Comparing induction at an early and late step in signal transduction mediating indirect defence in Brassica oleracea

Abstract

The induction of plant defences involves a sequence of steps along a signal transduction pathway, varying in time course. In this study, the effects of induction of an early and a later step in plant defence signal transduction on plant volatile emission and parasitoid attraction are compared. Ion channel-forming peptides represent a class of inducers that induce an early step in signal transduction. Alamethicin (ALA) is an ion channel-forming peptide mixture from the fungus Trichoderma viride that can induce volatile emission and increase endogenous levels of jasmonic acid (JA) and salicylic acid in plants. ALA was used to induce an early step in the defence response in Brussels sprouts plants, Brassica oleracea var. gemmifera, and to study the effect on volatile emission and on the behavioural response of parasitoids to volatile emission.
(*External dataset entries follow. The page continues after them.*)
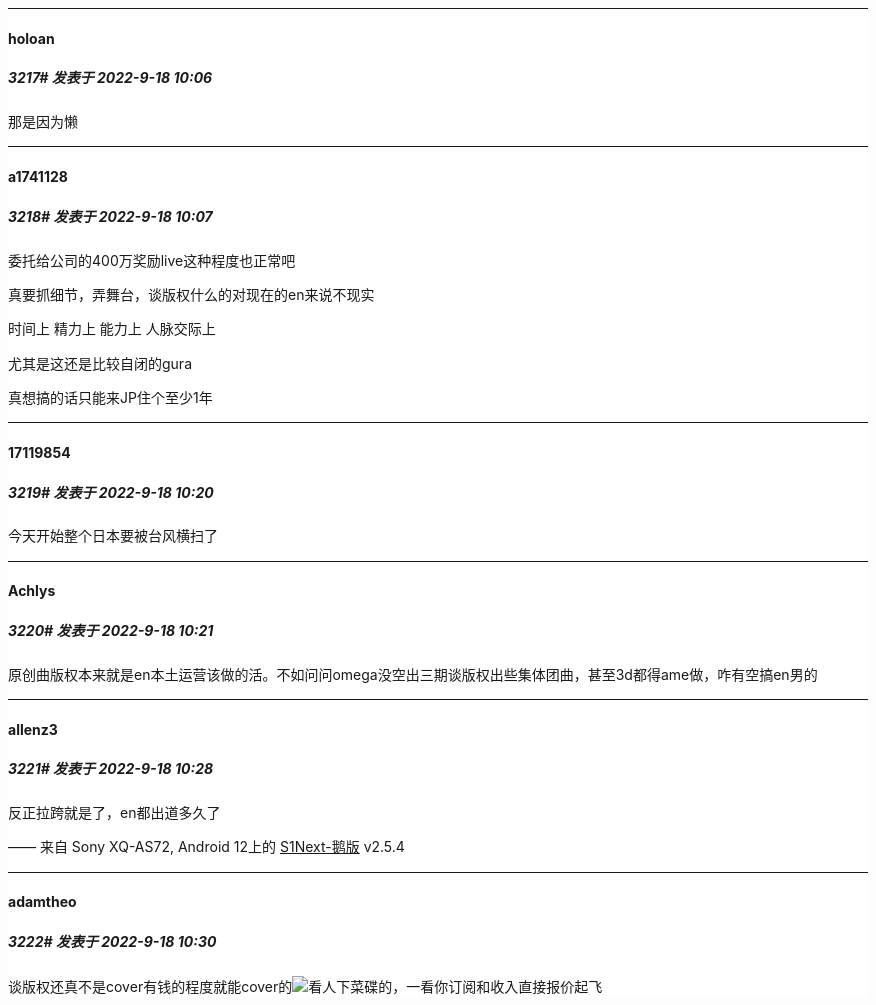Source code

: 

*****

####  holoan  
##### 3217#       发表于 2022-9-18 10:06

那是因为懒

*****

####  a1741128  
##### 3218#       发表于 2022-9-18 10:07

委托给公司的400万奖励live这种程度也正常吧

真要抓细节，弄舞台，谈版权什么的对现在的en来说不现实

时间上 精力上 能力上 人脉交际上

尤其是这还是比较自闭的gura

真想搞的话只能来JP住个至少1年



*****

####  17119854  
##### 3219#       发表于 2022-9-18 10:20

今天开始整个日本要被台风横扫了

*****

####  Achlys  
##### 3220#       发表于 2022-9-18 10:21

原创曲版权本来就是en本土运营该做的活。不如问问omega没空出三期谈版权出些集体团曲，甚至3d都得ame做，咋有空搞en男的



*****

####  allenz3  
##### 3221#       发表于 2022-9-18 10:28

反正拉跨就是了，en都出道多久了

—— 来自 Sony XQ-AS72, Android 12上的 [S1Next-鹅版](https://github.com/ykrank/S1-Next/releases) v2.5.4

*****

####  adamtheo  
##### 3222#       发表于 2022-9-18 10:30

谈版权还真不是cover有钱的程度就能cover的<img src="https://static.saraba1st.com/image/smiley/face2017/067.png" referrerpolicy="no-referrer">看人下菜碟的，一看你订阅和收入直接报价起飞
The parasitoid Cotesia glomerata was attracted to ALA-treated plants in a dose-dependent manner. JA, produced through the octadecanoid pathway, activates a later step in induced plant defence signal transduction, and JA also induces volatiles that are attractive to parasitoids. Treatment with ALA and JA resulted in distinct volatile blends, and both blends differed from the volatile blends emitted by control plants. Even though JA treatment of Brussels sprouts plants resulted in higher levels of volatile emission, ALA-treated plants were as attractive to C. glomerata as JA-treated plants. This demonstrates that on a molar basis, ALA is a 20 times more potent inducer of indirect plant defence than JA, although this hormone has more commonly been used as a chemical inducer of plant defence.

Fig. 1.

Response of Cotesia glomerata females in dual-choice tests in the windtunnel to control plants, plants sprayed with 10 ml of a 20 μg ml⁻¹ alamethicin (ALA) solution, and plants infested with five Pieris brassicae caterpillars. The numbers to the right of each bar represent the number of parasitoids making a choice, and the total number of parasitoids used in the windtunnel tests is indicated in parentheses (***P <0.001).

Fig. 2.

Effect of the alamethicin (ALA) concentration used for treating Brussels sprouts plants on the attraction of Cotesia glomerata. The numbers to the right of each bar represent the number of parasitoids making a choice, and the total number of parasitoids used in the windtunnel tests is indicated in parentheses (n.s. P >0.05; *P <0.05; ***P <0.001).

Fig. 3.

Effect of combinations of alamethicin and jasmonic acid compared with the effects of either inducer alone on behavioural responses of Cotesia glomerata parasitoids in the windtunnel. The numbers to the right of each bar represent the number of parasitoids making a choice, and the total number of parasitoids used in the windtunnel tests is indicated in parentheses (*P <0.05).

Fig. 4.

Principal component analysis score plot of the volatile pattern of mechanically damaged Brussels sprouts plants sprayed with Tween-20 (Ct), mechanically damaged Brussels sprouts plants sprayed with a 10 ml solution of 20 μg ml⁻¹ alamethicin (ALA), 0.05 mM jasmonic acid (JA), or a mixture of 20 μg ml⁻¹ alamethicin and 0.05 mM jasmonic acid (JA+ALA) (n=6 per treatment). First (PC1) and second (PC2) principal components plotted against each other. Percentage variation explained in parentheses. The ellipse defines the Hotelling's T² confidence region (95%).